----- DATA SHOWN

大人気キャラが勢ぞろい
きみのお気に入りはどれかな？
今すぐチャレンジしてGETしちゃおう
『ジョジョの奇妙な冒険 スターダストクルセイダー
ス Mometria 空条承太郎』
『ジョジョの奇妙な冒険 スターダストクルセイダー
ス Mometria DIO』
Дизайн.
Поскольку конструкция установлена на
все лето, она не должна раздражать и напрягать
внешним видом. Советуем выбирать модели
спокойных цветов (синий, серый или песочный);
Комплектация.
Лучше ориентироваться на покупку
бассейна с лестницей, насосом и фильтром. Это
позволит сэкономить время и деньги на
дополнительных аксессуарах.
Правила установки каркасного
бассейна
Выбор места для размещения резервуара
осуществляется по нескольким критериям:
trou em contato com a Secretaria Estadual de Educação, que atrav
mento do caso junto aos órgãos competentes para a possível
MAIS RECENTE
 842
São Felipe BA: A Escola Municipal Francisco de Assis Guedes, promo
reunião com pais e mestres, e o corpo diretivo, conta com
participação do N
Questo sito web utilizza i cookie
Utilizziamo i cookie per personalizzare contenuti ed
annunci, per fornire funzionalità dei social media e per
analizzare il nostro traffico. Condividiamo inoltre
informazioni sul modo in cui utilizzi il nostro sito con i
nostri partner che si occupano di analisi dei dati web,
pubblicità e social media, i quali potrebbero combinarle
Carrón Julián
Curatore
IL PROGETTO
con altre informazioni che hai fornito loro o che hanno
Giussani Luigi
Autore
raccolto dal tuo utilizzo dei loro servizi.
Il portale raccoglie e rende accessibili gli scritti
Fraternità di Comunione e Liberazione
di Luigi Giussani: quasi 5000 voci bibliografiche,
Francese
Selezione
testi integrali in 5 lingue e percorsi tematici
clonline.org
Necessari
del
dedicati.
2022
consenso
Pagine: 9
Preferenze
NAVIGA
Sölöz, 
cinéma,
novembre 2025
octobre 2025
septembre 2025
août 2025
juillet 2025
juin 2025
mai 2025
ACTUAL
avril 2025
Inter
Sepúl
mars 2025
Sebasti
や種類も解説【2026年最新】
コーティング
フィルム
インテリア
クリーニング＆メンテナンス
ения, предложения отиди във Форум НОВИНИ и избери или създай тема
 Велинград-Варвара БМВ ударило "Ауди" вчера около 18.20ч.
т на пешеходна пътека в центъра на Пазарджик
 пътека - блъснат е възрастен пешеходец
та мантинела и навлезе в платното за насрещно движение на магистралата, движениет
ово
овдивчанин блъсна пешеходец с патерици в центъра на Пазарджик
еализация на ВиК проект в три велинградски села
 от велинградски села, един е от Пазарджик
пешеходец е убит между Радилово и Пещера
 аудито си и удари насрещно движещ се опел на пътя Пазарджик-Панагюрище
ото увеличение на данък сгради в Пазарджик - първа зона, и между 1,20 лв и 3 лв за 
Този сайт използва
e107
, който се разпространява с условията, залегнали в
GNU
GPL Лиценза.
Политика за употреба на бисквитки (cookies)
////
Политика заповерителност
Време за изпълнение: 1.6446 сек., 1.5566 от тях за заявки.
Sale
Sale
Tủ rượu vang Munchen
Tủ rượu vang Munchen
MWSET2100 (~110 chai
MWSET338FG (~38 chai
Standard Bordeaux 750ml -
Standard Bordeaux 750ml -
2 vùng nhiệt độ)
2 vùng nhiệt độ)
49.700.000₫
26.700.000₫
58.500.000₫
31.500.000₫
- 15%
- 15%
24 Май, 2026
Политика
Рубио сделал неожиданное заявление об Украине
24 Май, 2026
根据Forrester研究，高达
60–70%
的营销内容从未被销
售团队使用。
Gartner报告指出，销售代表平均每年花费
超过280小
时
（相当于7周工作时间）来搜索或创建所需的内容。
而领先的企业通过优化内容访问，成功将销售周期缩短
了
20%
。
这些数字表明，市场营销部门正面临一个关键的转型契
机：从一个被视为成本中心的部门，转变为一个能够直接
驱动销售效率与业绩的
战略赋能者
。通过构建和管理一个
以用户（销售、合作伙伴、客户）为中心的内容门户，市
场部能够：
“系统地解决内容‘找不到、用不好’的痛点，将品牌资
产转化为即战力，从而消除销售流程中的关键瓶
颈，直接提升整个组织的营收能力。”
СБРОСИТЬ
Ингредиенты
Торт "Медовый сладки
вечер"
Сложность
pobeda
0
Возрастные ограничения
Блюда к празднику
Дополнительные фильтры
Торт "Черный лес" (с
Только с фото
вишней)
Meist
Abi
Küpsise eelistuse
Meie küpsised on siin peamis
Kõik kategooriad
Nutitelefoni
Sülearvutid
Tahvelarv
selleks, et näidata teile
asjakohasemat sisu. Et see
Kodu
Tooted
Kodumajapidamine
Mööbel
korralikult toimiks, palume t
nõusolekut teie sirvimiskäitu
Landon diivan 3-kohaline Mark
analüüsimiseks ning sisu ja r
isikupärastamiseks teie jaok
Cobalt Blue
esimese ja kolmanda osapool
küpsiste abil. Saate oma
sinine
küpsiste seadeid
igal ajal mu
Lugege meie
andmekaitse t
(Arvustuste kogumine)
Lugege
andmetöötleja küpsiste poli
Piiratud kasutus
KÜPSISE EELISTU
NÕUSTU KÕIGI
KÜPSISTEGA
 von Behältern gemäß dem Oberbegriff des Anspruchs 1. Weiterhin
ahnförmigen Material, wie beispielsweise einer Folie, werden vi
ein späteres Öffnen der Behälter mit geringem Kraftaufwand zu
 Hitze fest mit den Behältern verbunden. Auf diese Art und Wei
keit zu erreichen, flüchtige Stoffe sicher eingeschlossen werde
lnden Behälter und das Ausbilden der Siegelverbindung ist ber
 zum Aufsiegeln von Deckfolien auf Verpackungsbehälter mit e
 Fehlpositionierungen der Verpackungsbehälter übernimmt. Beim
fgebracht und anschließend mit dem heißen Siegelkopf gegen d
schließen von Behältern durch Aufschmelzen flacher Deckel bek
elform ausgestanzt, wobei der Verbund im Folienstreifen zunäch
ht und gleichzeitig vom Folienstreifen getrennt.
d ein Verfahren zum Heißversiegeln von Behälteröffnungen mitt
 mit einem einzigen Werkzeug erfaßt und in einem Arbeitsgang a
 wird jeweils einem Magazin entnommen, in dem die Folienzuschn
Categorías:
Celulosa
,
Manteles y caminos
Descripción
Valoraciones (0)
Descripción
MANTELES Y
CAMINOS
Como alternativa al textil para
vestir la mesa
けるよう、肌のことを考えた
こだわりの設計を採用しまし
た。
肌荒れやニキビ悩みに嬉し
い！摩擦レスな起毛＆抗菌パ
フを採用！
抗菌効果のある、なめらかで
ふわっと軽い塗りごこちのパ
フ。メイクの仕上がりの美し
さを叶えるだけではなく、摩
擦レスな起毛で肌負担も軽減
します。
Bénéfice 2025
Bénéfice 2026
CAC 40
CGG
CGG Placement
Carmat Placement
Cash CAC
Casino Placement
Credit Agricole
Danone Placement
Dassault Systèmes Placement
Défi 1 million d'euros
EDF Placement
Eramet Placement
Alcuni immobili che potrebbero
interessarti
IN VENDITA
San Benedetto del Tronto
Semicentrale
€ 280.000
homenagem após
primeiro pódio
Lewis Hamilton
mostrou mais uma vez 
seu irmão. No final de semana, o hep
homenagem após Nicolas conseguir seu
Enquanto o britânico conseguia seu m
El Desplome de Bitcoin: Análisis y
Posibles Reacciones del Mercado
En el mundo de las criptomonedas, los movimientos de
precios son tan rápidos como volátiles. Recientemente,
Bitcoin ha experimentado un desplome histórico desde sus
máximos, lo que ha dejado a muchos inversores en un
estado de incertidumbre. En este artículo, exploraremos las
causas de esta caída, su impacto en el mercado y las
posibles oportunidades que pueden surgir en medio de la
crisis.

----------

▶ TASK DESCRIPTION
Look through the entries above. Copy each line in which the string "homenagem" occurs.

▶ SOLUTION BELOW
homenagem após
homenagem após Nicolas conseguir seu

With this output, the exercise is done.